Reid then went on to compare the health care debate to other noble battles in American history, including the war to end slavery, and likened the Republican opposition to health care reform to other failed efforts to stop progress in America.
"This is indeed historic and I'm not afraid to say it is," Reid said. "But instead of joining us on the right side of history, all Republicans can come up with is, 'Slow down, stop everything, start over.'
"If you think you've heard these excuses before, you're right. When this country belatedly recognized the wrongs of slavery, there were those who dug in their heels and said, "Slow down, it's too early, things aren't bad enough.'" Reid added the women's suffrage movement and the fight for civil rights to the list of fights that overcame even the staunchest opposition. "History is repeating itself before our eyes....If not now when?" Reid asked rhetorically.
Republicans pounced on Reid's speech.

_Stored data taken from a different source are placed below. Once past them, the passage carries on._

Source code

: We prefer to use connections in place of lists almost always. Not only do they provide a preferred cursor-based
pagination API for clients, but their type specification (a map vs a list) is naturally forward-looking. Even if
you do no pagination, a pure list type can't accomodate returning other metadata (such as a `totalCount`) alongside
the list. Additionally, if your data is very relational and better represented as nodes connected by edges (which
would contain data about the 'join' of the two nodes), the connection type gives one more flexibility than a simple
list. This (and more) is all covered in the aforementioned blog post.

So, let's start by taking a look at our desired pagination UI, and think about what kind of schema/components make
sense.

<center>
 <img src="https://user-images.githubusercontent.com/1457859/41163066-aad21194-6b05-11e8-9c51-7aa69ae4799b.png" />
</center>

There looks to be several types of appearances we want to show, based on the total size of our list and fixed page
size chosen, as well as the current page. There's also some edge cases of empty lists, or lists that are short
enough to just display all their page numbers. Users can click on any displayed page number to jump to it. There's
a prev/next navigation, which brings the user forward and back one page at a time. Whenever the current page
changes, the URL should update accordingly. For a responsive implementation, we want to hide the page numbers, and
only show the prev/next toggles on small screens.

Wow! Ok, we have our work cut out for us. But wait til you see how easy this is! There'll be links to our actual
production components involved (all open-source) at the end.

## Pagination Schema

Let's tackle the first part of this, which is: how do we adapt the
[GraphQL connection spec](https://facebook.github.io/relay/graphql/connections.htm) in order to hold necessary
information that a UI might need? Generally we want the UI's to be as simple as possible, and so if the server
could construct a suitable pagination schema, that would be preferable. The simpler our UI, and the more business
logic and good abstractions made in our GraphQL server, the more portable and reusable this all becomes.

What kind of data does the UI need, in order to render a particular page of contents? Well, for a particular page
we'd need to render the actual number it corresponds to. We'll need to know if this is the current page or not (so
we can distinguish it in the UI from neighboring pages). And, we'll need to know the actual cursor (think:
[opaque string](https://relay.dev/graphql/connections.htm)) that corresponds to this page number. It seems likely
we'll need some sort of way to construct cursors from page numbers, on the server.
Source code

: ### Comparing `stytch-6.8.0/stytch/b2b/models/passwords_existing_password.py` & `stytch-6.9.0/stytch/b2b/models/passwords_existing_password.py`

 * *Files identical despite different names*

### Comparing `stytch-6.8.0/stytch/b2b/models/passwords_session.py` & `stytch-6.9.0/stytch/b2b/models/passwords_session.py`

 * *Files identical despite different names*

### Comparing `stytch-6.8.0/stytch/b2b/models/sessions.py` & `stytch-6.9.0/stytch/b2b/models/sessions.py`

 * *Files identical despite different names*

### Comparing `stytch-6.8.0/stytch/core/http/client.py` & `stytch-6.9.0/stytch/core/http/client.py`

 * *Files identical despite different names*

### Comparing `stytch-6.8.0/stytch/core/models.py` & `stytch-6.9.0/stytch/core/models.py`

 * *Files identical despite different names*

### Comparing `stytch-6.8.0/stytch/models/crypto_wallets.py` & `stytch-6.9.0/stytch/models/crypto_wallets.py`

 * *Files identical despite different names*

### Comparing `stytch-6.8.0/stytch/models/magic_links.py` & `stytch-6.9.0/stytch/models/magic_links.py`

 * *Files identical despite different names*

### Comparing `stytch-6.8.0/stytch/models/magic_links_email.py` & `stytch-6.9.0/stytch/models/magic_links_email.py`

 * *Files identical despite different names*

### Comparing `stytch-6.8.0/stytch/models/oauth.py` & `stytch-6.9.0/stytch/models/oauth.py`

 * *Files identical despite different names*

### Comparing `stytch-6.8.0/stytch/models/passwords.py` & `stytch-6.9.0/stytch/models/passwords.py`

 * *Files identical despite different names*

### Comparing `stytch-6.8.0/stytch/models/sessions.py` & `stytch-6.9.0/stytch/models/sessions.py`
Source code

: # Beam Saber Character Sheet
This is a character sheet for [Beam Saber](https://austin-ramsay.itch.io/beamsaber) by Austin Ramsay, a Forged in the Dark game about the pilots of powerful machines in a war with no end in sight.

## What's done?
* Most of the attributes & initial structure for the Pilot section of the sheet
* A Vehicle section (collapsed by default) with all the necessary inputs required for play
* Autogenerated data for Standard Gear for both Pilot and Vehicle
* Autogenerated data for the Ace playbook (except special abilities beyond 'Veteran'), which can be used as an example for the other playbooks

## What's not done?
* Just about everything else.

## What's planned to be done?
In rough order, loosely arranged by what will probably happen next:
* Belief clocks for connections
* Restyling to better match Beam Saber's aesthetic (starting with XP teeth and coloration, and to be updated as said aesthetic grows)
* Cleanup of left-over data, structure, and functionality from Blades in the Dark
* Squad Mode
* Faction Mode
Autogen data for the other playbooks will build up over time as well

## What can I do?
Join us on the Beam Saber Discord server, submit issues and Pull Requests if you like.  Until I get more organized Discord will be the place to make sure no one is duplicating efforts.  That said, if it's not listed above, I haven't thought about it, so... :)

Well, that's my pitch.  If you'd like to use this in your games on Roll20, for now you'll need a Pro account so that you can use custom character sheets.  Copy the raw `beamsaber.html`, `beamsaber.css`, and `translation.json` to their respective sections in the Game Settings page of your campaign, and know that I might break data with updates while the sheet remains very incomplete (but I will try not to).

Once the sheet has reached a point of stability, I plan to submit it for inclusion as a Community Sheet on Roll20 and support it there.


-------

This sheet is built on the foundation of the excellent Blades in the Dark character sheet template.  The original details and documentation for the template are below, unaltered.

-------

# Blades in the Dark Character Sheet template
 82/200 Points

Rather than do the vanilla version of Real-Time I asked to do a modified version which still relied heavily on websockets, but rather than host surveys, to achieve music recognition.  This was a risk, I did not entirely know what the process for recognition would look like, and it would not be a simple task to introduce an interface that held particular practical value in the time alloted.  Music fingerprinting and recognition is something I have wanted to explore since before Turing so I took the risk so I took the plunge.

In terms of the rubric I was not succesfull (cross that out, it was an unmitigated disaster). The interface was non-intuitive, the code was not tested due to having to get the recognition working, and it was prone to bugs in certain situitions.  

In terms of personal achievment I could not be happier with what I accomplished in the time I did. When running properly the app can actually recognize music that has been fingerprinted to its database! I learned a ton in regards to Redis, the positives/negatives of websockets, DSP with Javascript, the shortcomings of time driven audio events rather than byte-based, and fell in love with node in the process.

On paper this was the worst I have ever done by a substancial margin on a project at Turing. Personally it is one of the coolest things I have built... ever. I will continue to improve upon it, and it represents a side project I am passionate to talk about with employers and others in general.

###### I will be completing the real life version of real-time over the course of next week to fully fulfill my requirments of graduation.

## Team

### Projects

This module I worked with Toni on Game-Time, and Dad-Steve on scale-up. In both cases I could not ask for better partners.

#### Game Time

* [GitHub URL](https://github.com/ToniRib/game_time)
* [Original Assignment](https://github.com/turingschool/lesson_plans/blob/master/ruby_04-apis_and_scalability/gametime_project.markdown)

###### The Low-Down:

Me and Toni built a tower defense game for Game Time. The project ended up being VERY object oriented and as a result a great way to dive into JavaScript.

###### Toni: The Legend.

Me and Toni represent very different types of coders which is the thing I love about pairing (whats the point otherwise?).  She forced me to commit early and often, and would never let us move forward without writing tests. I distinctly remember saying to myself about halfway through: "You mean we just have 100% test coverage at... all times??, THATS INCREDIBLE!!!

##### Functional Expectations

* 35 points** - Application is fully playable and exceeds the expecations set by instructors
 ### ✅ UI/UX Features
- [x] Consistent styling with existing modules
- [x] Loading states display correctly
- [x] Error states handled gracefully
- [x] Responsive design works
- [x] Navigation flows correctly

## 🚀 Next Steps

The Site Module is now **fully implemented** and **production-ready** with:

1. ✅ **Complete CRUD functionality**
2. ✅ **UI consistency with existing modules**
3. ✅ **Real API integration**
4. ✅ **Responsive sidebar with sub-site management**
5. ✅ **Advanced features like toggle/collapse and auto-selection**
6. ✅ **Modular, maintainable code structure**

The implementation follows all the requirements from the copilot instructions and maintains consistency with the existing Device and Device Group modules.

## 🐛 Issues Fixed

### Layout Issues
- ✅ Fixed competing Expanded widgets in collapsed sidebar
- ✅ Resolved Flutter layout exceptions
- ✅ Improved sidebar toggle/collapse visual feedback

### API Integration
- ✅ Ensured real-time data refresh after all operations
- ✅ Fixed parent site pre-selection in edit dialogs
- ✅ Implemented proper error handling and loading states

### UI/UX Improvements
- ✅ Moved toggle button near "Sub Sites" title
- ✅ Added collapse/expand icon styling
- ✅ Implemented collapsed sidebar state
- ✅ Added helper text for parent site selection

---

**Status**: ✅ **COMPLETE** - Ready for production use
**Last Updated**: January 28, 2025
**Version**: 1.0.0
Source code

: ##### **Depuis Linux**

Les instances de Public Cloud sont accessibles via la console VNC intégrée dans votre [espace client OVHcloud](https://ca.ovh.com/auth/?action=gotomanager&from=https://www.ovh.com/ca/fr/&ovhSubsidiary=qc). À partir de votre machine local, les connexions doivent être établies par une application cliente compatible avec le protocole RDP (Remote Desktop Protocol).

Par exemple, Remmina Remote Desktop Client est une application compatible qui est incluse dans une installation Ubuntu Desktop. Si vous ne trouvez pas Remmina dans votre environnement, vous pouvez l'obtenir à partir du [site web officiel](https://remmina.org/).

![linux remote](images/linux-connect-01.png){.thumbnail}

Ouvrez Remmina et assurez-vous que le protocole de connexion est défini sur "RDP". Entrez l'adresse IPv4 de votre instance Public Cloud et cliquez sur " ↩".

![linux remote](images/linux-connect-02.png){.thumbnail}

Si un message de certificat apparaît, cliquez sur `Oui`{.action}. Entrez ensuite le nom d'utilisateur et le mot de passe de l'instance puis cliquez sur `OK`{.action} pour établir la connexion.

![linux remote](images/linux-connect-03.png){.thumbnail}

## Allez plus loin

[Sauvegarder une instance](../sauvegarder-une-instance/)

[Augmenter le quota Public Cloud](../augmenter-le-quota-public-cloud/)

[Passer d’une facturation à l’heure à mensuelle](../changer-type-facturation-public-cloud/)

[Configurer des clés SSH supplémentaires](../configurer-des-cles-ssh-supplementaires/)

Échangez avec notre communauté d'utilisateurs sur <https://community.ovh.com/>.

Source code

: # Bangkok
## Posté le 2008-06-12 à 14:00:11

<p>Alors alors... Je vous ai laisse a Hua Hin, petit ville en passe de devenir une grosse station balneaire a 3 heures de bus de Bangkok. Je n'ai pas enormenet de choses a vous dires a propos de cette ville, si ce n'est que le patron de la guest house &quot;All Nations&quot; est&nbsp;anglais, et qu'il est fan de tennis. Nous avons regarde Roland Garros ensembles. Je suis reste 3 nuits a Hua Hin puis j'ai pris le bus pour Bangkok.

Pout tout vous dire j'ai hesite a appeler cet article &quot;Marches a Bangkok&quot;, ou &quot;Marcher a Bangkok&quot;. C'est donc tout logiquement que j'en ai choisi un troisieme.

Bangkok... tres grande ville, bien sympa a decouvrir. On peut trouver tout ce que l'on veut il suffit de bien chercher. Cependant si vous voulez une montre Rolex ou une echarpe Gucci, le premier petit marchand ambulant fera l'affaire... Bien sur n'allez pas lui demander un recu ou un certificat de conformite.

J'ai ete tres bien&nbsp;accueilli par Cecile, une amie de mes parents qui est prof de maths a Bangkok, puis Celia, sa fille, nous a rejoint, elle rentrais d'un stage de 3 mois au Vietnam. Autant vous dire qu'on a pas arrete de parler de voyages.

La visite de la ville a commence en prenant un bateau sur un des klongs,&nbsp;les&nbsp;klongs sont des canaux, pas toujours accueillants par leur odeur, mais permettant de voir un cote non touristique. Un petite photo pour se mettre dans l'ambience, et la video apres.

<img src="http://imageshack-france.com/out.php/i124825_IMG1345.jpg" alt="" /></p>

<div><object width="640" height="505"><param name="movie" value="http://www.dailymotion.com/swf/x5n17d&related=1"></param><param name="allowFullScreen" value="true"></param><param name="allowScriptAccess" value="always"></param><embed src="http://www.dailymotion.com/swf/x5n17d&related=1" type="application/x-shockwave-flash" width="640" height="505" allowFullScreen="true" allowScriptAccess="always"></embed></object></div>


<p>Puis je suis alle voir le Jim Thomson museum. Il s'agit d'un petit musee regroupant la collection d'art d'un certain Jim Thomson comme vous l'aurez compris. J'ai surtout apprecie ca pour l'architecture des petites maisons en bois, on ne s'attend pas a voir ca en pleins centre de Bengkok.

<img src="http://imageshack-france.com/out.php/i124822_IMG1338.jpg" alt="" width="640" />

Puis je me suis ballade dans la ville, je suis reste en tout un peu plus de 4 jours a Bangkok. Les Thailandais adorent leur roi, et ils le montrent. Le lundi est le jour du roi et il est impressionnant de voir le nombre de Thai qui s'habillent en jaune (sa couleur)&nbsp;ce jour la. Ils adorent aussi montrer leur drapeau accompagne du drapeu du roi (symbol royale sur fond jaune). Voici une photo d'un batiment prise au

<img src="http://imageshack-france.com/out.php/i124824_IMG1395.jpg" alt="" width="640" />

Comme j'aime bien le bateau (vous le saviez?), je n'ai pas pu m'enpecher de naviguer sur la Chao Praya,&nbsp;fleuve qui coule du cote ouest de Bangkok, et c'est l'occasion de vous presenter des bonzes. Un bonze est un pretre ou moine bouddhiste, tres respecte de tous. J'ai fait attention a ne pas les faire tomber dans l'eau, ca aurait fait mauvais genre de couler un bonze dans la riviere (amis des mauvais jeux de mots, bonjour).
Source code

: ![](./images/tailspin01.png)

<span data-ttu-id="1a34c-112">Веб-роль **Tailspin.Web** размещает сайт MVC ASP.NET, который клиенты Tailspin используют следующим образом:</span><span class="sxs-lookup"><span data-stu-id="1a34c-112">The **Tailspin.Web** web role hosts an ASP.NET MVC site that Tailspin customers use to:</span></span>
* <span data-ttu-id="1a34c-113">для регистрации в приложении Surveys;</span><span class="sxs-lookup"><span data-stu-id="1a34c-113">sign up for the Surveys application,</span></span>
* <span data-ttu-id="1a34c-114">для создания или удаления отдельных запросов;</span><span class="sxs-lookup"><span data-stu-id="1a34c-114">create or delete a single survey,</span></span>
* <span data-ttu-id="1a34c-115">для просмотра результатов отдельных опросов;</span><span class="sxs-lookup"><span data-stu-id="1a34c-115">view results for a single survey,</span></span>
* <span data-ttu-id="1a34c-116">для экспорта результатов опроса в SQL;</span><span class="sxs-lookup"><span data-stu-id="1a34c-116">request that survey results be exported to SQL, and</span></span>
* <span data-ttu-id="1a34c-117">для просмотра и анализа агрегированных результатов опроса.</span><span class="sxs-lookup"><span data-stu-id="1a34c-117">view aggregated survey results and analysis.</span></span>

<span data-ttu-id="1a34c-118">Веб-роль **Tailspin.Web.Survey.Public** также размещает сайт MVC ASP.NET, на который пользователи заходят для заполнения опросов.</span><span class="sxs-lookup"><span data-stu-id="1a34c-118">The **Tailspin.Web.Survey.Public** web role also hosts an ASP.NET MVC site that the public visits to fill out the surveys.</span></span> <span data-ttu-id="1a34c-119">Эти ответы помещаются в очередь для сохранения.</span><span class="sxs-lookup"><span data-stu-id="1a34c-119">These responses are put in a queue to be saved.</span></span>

GOP Chairman Michael Steele called Reid's comments "absurd and offensive," while Brian Walsh, spokesman for the National Republican Senatorial Committee, called on Reid to apologize. "It is unconscionable for Reid to link his unpopular health care bill to the atrocity of slavery, and he should immediately take to the Senate floor and issue an apology for this offensive and outrageous analogy," Walsh said.
Speaking of history, Reid did not mention that it was of course, Republican President Abraham Lincoln who led the fight to end slavery through the Civil War.